How Does It Compare?
Aside from the Canon EF-M 28mm f/3.5 Macro IS STM, there is no other dedicated macro lens for the Canon EOS M range. There are no third-party macro lenses either. You can use a lens adapter to attach EF-S macro lenses, however.
Although the EF-M 28mm f/3.5 has some unique qualities which can’t be found on other lenses for this platform. The Canon EF-M 22mm f/2 STM is in the ballpark price range specifically for the EOS M platform.
The EF-M 22mm lens benefits from an f/2 aperture and while the optics of both lenses are comparable, the inclusion of the macro facilities and the macro light on the EF-M 28mm make the lens a better all-rounder.
If simply wide-angle viewpoints are your thing, then there is the option of the Canon EF-M 11-22mm f/4-5.6 IS STM and the Canon EF-M 18-55mm f/3.5-5.6 IS STM. These are both zoom lenses that provide good optics for the money but lack macro capabilities.
However, these two lenses do have the inclusion of image stabilization, which may tip the balance of decision-making. Alas, none of the above have the cool looking macro light as featured on the EF-M 28mm f/3.5.
|Canon EF-M 28mm f/3.5 Macro IS STM||Canon EF-M 22mm f/2 STM|
|Optics||11 elements / 10 groups||7 elements / 6 groups|
Luckily for us, the Canon EF-M 28mm f/3.5 Macro IS STM packs in a lot of features for the money – a very capable macro system, with the bonus of the built-in LED lights. The simple but effective stabilization system works very well to get those low shutter speeds, and focusing is quick and quiet in the majority of cases with manual override.
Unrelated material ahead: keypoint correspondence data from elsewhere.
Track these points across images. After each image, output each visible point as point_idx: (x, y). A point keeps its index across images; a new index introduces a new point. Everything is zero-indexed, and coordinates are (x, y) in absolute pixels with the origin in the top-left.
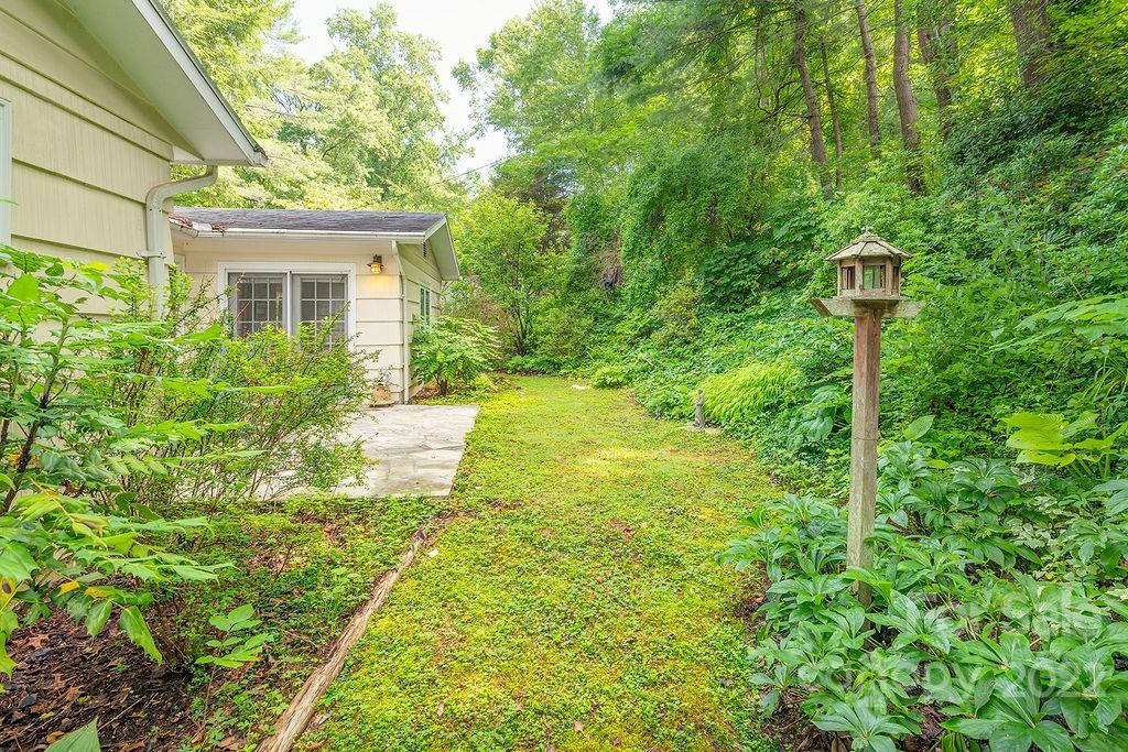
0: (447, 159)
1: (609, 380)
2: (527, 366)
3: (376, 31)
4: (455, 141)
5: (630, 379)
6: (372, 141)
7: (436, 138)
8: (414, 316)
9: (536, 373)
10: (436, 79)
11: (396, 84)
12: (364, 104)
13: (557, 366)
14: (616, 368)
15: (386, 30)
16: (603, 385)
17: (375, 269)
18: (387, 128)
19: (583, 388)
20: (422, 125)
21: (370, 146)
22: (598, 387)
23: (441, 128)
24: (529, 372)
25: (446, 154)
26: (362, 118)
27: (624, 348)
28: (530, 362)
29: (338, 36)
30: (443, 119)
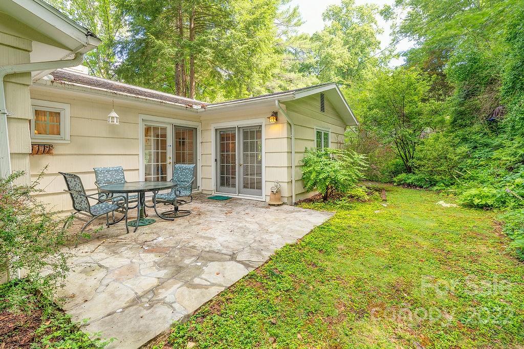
0: (383, 64)
1: (476, 201)
2: (409, 181)
3: (344, 11)
4: (387, 53)
5: (504, 203)
6: (339, 63)
7: (375, 54)
8: (306, 148)
9: (415, 186)
10: (375, 23)
11: (354, 32)
12: (335, 46)
13: (433, 183)
14: (486, 190)
15: (350, 8)
16: (470, 205)
17: (273, 120)
18: (347, 55)
19: (448, 205)
20: (368, 50)
21: (338, 65)
22: (464, 206)
23: (379, 48)
24: (410, 186)
25: (382, 62)
26: (334, 52)
27: (501, 171)
28: (411, 178)
29: (327, 19)
30: (379, 43)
Image quality is satisfying with good degrees of sharpness over the whole frame from f/5.6. Lens anomalies are kept low and while the lens does have some deficiencies, such as some slight edge softness, it’s still a fine performer for the price. The resultant focal length of 45mm is more like a standard lens, which means this lens acts more like a general all-rounder than anything else.